===== EXTRACTED RECORDS =====
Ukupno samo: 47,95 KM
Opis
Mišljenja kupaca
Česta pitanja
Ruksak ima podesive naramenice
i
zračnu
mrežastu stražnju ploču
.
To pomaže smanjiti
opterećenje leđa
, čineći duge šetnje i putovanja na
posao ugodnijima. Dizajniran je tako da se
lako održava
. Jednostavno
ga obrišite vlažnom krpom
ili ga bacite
=====
Copy the data above line for line. Keep every word, line break and punctuation mark unchanged.

Ukupno samo: 47,95 KM
Opis
Mišljenja kupaca
Česta pitanja
Ruksak ima podesive naramenice
i
zračnu
mrežastu stražnju ploču
.
To pomaže smanjiti
opterećenje leđa
, čineći duge šetnje i putovanja na
posao ugodnijima. Dizajniran je tako da se
lako održava
. Jednostavno
ga obrišite vlažnom krpom
ili ga bacite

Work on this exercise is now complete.